14. The method of claim 13,
Wherein the infant image guides the user to operate a plurality of input buttons provided on a user input unit of the image processing apparatus,
Wherein said setting step includes the step of selecting said second operation with an operation designated by said input button operated in accordance with said guide.

14. The method of claim 13,
Wherein the infant image includes a list of a plurality of predetermined operations,
Wherein the setting step includes a step of selecting the operation selected on the list as the second operation.

13. The method of claim 12,
Characterized in that the infant image provides a macro instruction for sequentially setting a plurality of said utterances and a plurality of said operations corresponding to said plurality of utterances sequentially by said one utterance, Way.

18. The method of claim 17,
And executing the macro instruction when the speech corresponding to the first operation among the plurality of predetermined operations included in the macro instruction is inputted.

The method of claim 12, wherein
The image processing apparatus communicates with a server,
Wherein the step of performing the predetermined corresponding operation includes a step of controlling the voice command corresponding to the utterance to be processed by any one of the image processing apparatus and the server .

The method of claim 19, wherein
The image processing apparatus communicates with an STT server that converts the utterance into the voice command of text,
Wherein the inputting of the user's utterance comprises:
Transmitting the voice signal of the utterance to the STT server;
And receiving the voice command corresponding to the utterance from the STT server.

20. The method of claim 19,
Wherein the controlling step includes the step of controlling the voice command to be processed by the image processing apparatus when the voice command is a short message and the voice command to be processed by the server when the voice command is a conversation And a control unit for controlling the image processing apparatus.

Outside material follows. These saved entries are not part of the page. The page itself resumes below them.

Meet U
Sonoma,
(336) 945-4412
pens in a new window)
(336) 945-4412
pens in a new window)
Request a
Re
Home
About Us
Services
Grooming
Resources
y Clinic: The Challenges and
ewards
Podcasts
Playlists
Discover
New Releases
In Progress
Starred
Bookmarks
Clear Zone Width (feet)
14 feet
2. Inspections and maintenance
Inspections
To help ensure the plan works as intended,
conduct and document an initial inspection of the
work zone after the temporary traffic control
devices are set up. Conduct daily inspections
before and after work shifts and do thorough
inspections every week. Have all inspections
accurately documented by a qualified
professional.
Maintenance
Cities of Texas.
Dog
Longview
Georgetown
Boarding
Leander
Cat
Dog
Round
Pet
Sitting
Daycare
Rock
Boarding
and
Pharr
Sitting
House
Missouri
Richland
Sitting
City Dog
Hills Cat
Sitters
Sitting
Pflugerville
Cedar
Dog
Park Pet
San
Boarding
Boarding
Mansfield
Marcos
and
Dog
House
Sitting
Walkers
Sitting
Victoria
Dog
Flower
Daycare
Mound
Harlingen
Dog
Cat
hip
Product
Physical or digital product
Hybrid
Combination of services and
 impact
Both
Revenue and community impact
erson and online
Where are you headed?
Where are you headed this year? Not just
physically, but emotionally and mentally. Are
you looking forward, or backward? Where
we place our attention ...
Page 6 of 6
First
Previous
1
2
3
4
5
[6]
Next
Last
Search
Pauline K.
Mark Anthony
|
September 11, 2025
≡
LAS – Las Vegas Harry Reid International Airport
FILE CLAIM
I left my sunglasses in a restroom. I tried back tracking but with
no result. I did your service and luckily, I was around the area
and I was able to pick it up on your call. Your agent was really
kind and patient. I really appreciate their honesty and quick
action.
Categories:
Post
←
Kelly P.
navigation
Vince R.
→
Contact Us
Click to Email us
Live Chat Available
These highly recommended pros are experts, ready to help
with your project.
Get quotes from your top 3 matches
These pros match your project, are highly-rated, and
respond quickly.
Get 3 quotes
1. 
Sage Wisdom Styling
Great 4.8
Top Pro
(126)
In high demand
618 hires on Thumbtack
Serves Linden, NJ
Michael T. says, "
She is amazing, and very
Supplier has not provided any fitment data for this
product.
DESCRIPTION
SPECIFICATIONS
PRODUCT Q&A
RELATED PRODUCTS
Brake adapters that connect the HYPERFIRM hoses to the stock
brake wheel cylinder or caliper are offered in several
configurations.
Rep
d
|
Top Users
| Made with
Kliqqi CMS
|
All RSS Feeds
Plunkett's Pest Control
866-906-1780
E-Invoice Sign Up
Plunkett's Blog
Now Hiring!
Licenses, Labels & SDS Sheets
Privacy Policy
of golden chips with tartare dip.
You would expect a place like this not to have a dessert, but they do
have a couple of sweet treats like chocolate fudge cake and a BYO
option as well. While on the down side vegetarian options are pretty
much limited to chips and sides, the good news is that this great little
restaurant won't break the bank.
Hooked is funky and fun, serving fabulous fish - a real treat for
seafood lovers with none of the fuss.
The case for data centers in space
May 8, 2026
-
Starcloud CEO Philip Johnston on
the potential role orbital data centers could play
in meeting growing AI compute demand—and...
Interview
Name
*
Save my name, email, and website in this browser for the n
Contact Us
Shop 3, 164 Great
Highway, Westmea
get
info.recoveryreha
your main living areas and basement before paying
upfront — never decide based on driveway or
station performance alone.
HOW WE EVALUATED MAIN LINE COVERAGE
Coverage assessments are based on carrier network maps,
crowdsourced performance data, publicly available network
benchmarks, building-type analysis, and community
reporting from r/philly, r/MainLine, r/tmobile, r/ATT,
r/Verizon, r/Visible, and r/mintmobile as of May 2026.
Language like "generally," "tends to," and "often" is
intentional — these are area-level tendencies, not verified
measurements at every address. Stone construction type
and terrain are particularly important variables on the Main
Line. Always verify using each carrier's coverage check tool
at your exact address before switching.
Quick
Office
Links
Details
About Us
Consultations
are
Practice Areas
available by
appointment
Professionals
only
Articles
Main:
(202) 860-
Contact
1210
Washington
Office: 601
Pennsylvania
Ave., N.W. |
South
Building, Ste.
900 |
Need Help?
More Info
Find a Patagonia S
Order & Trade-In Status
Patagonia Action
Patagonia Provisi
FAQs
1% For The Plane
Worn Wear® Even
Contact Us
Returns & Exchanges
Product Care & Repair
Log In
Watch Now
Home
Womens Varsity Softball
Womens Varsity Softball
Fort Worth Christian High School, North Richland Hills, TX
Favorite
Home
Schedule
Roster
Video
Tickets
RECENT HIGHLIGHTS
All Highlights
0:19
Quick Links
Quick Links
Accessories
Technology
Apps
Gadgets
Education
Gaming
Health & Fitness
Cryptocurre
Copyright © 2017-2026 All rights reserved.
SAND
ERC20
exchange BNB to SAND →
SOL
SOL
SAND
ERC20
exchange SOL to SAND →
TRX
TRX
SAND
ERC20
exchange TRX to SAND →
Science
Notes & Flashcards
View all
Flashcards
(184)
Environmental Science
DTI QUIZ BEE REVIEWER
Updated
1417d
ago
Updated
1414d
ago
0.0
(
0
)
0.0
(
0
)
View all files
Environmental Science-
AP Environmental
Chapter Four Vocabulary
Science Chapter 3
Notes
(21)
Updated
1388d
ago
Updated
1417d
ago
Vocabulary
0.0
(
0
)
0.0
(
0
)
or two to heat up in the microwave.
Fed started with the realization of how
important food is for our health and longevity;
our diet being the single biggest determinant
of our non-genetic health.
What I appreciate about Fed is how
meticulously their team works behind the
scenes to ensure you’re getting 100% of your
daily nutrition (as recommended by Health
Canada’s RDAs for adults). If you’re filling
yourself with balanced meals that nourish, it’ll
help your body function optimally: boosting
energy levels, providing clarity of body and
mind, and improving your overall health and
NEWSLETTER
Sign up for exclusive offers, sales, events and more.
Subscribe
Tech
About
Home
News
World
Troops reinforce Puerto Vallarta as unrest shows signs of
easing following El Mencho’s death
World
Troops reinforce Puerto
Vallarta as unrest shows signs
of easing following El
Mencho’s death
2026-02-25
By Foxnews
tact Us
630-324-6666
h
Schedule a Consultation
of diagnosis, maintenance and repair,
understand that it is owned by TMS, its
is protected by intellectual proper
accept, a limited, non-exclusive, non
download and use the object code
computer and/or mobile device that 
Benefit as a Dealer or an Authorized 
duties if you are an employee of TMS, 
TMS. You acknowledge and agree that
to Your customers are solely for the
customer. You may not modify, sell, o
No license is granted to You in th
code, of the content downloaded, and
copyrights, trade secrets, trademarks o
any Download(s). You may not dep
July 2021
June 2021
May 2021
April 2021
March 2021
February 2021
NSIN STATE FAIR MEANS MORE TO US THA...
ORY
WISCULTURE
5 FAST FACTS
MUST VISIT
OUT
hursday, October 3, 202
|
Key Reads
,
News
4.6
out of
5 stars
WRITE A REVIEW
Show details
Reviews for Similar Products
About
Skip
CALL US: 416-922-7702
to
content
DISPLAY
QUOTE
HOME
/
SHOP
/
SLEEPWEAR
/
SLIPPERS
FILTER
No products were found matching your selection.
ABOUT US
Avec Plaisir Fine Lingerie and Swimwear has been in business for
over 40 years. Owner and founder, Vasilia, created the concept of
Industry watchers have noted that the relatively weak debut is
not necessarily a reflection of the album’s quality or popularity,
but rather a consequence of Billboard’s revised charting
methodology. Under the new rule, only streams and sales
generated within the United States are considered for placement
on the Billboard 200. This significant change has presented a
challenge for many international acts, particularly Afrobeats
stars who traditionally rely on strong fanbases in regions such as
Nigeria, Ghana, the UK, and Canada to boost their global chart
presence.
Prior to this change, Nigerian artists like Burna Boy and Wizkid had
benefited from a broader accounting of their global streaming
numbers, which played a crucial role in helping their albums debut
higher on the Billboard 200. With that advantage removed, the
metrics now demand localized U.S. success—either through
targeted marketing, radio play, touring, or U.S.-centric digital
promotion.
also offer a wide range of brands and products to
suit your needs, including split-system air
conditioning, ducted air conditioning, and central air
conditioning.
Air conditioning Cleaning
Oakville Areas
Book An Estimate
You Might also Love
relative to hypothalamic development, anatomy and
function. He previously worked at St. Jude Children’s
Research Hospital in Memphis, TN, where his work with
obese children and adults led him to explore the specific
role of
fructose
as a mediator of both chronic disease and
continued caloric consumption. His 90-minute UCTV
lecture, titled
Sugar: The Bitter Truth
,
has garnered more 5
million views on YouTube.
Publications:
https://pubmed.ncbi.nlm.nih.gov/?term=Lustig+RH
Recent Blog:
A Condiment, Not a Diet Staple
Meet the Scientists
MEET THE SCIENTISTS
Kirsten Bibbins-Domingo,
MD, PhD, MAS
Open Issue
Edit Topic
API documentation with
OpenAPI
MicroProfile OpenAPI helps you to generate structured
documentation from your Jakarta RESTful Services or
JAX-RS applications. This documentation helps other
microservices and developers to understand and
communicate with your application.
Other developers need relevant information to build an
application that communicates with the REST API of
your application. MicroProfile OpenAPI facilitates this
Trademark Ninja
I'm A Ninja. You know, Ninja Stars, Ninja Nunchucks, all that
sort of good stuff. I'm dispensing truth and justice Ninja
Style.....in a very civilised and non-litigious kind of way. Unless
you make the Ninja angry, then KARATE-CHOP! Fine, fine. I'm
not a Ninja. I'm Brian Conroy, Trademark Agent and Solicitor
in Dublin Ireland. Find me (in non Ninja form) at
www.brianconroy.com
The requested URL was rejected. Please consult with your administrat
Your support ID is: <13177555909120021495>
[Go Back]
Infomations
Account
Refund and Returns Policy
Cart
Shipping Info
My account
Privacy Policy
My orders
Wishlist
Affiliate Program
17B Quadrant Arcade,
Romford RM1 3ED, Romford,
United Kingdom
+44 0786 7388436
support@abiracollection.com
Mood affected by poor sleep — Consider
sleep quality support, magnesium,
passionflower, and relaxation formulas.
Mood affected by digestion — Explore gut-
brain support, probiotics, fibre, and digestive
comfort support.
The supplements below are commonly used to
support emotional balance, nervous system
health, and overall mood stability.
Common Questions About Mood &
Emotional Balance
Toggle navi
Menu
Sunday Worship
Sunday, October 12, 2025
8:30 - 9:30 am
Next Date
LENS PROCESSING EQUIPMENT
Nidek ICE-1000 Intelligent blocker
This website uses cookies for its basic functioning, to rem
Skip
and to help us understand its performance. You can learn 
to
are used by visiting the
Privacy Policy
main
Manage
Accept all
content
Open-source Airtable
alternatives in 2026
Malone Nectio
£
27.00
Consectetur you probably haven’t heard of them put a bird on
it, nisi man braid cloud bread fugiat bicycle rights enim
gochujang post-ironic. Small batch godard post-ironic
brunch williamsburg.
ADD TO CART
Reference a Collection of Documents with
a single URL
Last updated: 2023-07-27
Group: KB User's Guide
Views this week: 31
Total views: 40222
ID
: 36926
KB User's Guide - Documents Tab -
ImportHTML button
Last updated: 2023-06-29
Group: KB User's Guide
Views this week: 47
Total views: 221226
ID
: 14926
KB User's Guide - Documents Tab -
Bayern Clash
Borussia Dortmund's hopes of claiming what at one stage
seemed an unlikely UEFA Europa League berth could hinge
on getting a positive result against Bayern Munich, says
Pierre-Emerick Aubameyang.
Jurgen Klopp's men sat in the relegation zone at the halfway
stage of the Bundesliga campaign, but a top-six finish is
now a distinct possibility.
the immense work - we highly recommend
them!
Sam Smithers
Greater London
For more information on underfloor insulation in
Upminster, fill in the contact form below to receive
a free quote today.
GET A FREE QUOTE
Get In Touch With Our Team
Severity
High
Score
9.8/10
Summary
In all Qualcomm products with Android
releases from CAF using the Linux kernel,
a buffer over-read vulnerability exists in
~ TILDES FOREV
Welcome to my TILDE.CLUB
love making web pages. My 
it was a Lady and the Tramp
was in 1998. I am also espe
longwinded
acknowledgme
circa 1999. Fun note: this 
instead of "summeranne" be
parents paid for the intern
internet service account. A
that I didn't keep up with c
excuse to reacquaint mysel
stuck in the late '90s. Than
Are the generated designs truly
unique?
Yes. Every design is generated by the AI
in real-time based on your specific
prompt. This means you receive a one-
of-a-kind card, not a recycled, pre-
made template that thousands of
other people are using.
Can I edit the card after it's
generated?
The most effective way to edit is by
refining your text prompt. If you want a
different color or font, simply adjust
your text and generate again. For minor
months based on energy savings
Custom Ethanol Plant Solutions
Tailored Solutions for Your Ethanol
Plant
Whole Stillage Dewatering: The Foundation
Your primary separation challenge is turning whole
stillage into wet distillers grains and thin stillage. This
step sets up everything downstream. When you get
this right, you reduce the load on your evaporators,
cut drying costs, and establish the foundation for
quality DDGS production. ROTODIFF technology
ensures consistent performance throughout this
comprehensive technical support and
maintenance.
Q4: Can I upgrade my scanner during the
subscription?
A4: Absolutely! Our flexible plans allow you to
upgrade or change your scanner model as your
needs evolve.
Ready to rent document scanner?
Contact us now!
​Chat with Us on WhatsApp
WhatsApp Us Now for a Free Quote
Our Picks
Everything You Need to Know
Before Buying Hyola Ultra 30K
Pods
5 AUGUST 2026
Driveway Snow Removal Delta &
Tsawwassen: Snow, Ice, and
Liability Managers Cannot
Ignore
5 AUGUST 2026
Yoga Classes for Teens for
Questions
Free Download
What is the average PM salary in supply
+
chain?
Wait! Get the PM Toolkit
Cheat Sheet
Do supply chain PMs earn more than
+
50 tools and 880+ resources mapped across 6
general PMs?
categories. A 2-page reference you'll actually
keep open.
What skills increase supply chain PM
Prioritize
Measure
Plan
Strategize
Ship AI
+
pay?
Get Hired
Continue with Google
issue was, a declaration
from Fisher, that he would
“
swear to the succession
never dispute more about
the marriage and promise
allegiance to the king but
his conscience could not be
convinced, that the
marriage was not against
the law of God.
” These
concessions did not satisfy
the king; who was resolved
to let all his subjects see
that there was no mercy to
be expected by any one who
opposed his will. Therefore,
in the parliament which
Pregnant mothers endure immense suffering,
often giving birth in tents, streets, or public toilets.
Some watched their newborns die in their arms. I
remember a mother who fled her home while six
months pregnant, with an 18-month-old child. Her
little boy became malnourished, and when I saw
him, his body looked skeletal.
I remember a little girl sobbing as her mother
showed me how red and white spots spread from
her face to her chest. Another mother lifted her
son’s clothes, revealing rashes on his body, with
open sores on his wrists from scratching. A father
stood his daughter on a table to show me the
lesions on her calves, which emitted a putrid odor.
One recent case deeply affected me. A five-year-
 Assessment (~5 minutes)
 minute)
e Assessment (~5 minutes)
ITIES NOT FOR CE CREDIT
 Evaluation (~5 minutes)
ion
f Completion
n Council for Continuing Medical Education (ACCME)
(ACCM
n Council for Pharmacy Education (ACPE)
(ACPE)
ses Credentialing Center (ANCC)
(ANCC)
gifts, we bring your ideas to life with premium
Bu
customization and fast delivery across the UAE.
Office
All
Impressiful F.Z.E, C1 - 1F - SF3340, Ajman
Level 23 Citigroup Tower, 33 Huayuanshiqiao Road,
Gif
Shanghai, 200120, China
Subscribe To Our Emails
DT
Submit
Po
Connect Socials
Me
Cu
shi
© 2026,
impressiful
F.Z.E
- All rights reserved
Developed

In an image processing system,
An image processing device for processing a video signal so as to be displayed as an image;
And a server for communicating with the image processing apparatus,
The image processing apparatus comprising:
A voice input unit to which a user's utterance is input;
A voice processing unit for performing a predetermined corresponding operation according to a voice command corresponding to the utterance;
And a control unit for controlling the voice processing unit and the server to process the voice command corresponding to the utterance when the utterance is input through the voice input unit,
Wherein the control unit displays an infant image that adjustably provides the corresponding operation to the voice command of the utterance input to the voice input unit, Is performed to perform the image processing.